Quote from: xShadowFoxX on Feb 22, 2024, 10:28:50 AMQuote from: Neila on Feb 22, 2024, 09:40:38 AMthe first script draft of a4 was without ripley.
But the studio didn't have the balls to carry on without her.
I liked enough things in A4 but if I had had something to say the series would have continued after A3 with other characters.
As an alien fan you have to get used to the fact that many of the victims in this story are completely pointless.
Ripley probably knew at the end of A3 that WY would continue to search for these creatures in space.
But she had no choice and couldn't trust that she would be saved.
That's why we have books! Novels that absolutely make Alien 3's ending ultimately meaningless.
Alternate continuity.
Frankly I'm not that bothered by her sacrifice being rendered moot. The point is that she fought and died for what she believed in, she felt like she was making a difference even if in the broader cold, uncaring universe it didn't matter. Just like Newt says in 'Aliens': "it's not going to matter."

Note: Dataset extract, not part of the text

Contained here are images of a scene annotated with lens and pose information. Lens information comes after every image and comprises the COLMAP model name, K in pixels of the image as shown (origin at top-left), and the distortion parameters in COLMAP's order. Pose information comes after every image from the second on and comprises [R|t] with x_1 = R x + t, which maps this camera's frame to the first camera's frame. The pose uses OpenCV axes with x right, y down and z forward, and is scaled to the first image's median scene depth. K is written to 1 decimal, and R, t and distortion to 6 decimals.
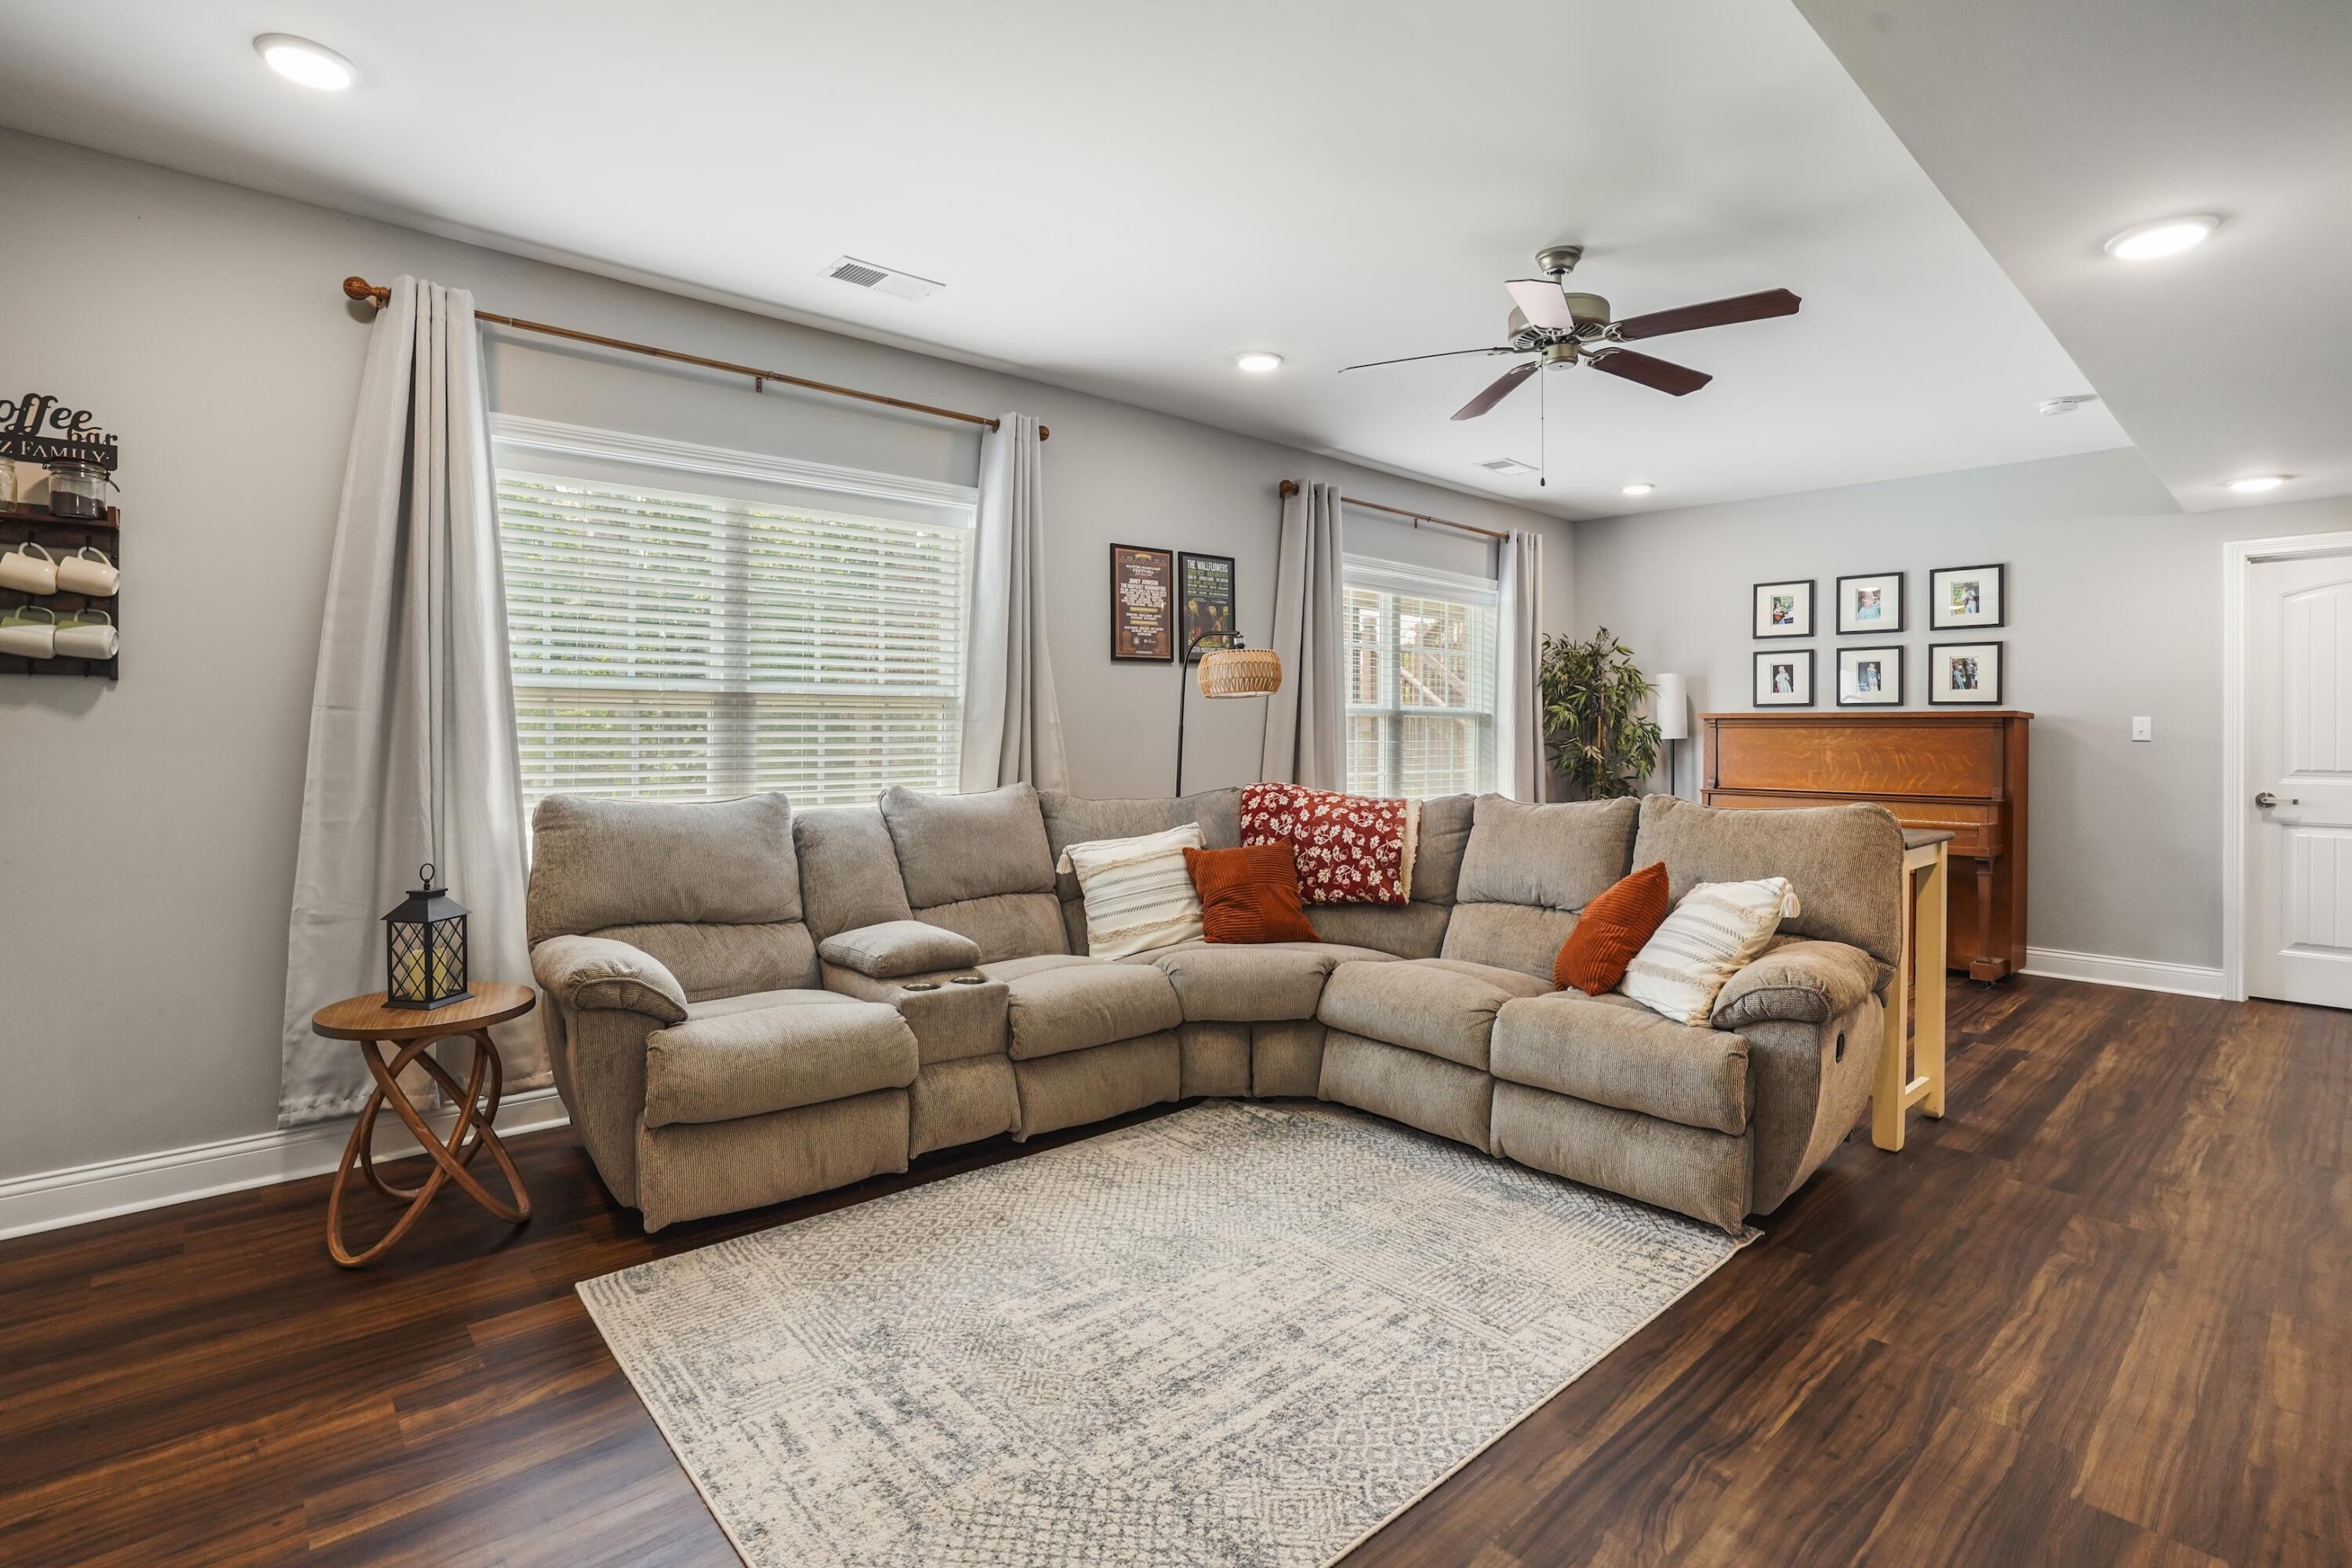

The sequels, at their core, are about it not mattering. In 'Alien', the Company sentences an innocent crew of truckers to their deaths and (if 'Aliens' is anything to go by) they got away with it. None of it mattered.
In 'Aliens', despite Ripley blowing the Alien out the airlock and leaving the planet behind, a colony got set up there anyway, Burke sentenced the colony to die, and even though Ripley blew the whole thing up and ejected the Queen out the airlock...
'Alien3' happens and everyone she loved dies and there are still Aliens (including one inside her!). None of 'Aliens' mattered.
And then in the fourth movie, despite her best efforts up to and including killing herself, someone *still* got more Aliens out of the whole affair. In the grand scheme of it all, none of it mattered.
What mattered were the individual sacrifices and character journeys and little (if temporary) victories. That's what matters. Ripley did it, she stood up to the Company (repeatedly) and made the ultimate sacrifice to do what was right.
Like, at the risk of getting political, would you tell an American World War II veteran who fought and sacrificed to oppose the Nazi regime that in the 2020s there would be honest to god Nazi rallies on American soil and an entire political party would be actively pushing fascist and authoritarian rhetoric daily and therefore his sacrifices didn't matter?